* [Written task] Write out all the material exactly. Leave nothing out.

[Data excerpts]
━━━

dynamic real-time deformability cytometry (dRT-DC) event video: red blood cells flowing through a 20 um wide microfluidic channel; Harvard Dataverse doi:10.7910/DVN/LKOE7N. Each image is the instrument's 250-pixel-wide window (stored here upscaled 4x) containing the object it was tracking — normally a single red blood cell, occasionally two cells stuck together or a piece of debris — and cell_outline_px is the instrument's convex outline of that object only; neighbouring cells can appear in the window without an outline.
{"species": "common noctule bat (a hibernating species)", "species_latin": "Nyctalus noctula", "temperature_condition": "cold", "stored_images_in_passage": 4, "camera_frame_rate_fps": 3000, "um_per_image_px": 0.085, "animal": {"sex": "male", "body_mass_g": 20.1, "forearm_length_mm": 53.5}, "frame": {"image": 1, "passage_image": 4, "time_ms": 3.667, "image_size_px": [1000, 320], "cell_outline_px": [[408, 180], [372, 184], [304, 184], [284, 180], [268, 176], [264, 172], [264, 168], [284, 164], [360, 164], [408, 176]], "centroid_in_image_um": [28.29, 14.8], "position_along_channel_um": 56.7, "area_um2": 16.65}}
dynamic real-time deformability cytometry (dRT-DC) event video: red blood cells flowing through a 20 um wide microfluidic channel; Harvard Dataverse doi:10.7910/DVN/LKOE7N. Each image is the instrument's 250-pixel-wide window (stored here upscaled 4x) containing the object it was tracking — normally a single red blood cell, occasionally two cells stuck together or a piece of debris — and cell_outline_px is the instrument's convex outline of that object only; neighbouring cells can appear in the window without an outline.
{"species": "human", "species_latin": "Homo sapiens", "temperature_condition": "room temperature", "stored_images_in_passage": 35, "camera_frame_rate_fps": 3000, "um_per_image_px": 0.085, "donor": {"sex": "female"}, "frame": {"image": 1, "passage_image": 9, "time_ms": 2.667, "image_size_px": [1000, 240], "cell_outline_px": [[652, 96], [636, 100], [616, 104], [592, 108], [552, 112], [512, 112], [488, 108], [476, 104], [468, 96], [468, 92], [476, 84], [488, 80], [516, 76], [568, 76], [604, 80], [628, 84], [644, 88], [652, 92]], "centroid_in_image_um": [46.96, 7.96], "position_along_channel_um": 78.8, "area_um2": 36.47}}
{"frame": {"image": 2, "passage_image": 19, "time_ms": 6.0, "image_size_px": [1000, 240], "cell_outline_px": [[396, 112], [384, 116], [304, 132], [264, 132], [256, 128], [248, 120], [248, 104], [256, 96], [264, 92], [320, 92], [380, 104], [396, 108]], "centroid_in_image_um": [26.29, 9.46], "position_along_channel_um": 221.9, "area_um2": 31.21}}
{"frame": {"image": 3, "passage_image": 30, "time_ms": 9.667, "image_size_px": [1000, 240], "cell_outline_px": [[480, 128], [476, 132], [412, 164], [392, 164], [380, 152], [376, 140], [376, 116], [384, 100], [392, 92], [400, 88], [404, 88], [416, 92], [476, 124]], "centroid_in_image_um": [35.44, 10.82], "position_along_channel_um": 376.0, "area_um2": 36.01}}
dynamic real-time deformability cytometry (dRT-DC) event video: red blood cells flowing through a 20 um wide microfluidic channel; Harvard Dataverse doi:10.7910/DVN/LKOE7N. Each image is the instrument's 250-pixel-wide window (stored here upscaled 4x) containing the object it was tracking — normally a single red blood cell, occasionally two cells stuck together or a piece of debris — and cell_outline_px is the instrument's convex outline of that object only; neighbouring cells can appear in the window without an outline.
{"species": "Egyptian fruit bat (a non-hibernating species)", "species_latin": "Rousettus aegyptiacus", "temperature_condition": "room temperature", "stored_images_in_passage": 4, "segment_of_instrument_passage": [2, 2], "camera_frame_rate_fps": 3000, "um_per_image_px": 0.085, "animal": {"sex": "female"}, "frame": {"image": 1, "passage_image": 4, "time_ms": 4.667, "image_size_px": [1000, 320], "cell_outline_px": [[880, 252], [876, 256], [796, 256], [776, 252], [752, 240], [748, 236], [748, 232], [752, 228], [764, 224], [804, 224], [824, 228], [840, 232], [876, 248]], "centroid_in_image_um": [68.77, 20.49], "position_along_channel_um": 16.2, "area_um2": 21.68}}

━━━

* [The response]
dynamic real-time deformability cytometry (dRT-DC) event video: red blood cells flowing through a 20 um wide microfluidic channel; Harvard Dataverse doi:10.7910/DVN/LKOE7N. Each image is the instrument's 250-pixel-wide window (stored here upscaled 4x) containing the object it was tracking — normally a single red blood cell, occasionally two cells stuck together or a piece of debris — and cell_outline_px is the instrument's convex outline of that object only; neighbouring cells can appear in the window without an outline.
{"species": "common noctule bat (a hibernating species)", "species_latin": "Nyctalus noctula", "temperature_condition": "cold", "stored_images_in_passage": 4, "camera_frame_rate_fps": 3000, "um_per_image_px": 0.085, "animal": {"sex": "male", "body_mass_g": 20.1, "forearm_length_mm": 53.5}, "frame": {"image": 1, "passage_image": 4, "time_ms": 3.667, "image_size_px": [1000, 320], "cell_outline_px": [[408, 180], [372, 184], [304, 184], [284, 180], [268, 176], [264, 172], [264, 168], [284, 164], [360, 164], [408, 176]], "centroid_in_image_um": [28.29, 14.8], "position_along_channel_um": 56.7, "area_um2": 16.65}}
dynamic real-time deformability cytometry (dRT-DC) event video: red blood cells flowing through a 20 um wide microfluidic channel; Harvard Dataverse doi:10.7910/DVN/LKOE7N. Each image is the instrument's 250-pixel-wide window (stored here upscaled 4x) containing the object it was tracking — normally a single red blood cell, occasionally two cells stuck together or a piece of debris — and cell_outline_px is the instrument's convex outline of that object only; neighbouring cells can appear in the window without an outline.
{"species": "human", "species_latin": "Homo sapiens", "temperature_condition": "room temperature", "stored_images_in_passage": 35, "camera_frame_rate_fps": 3000, "um_per_image_px": 0.085, "donor": {"sex": "female"}, "frame": {"image": 1, "passage_image": 9, "time_ms": 2.667, "image_size_px": [1000, 240], "cell_outline_px": [[652, 96], [636, 100], [616, 104], [592, 108], [552, 112], [512, 112], [488, 108], [476, 104], [468, 96], [468, 92], [476, 84], [488, 80], [516, 76], [568, 76], [604, 80], [628, 84], [644, 88], [652, 92]], "centroid_in_image_um": [46.96, 7.96], "position_along_channel_um": 78.8, "area_um2": 36.47}}
{"frame": {"image": 2, "passage_image": 19, "time_ms": 6.0, "image_size_px": [1000, 240], "cell_outline_px": [[396, 112], [384, 116], [304, 132], [264, 132], [256, 128], [248, 120], [248, 104], [256, 96], [264, 92], [320, 92], [380, 104], [396, 108]], "centroid_in_image_um": [26.29, 9.46], "position_along_channel_um": 221.9, "area_um2": 31.21}}
{"frame": {"image": 3, "passage_image": 30, "time_ms": 9.667, "image_size_px": [1000, 240], "cell_outline_px": [[480, 128], [476, 132], [412, 164], [392, 164], [380, 152], [376, 140], [376, 116], [384, 100], [392, 92], [400, 88], [404, 88], [416, 92], [476, 124]], "centroid_in_image_um": [35.44, 10.82], "position_along_channel_um": 376.0, "area_um2": 36.01}}
dynamic real-time deformability cytometry (dRT-DC) event video: red blood cells flowing through a 20 um wide microfluidic channel; Harvard Dataverse doi:10.7910/DVN/LKOE7N. Each image is the instrument's 250-pixel-wide window (stored here upscaled 4x) containing the object it was tracking — normally a single red blood cell, occasionally two cells stuck together or a piece of debris — and cell_outline_px is the instrument's convex outline of that object only; neighbouring cells can appear in the window without an outline.
{"species": "Egyptian fruit bat (a non-hibernating species)", "species_latin": "Rousettus aegyptiacus", "temperature_condition": "room temperature", "stored_images_in_passage": 4, "segment_of_instrument_passage": [2, 2], "camera_frame_rate_fps": 3000, "um_per_image_px": 0.085, "animal": {"sex": "female"}, "frame": {"image": 1, "passage_image": 4, "time_ms": 4.667, "image_size_px": [1000, 320], "cell_outline_px": [[880, 252], [876, 256], [796, 256], [776, 252], [752, 240], [748, 236], [748, 232], [752, 228], [764, 224], [804, 224], [824, 228], [840, 232], [876, 248]], "centroid_in_image_um": [68.77, 20.49], "position_along_channel_um": 16.2, "area_um2": 21.68}}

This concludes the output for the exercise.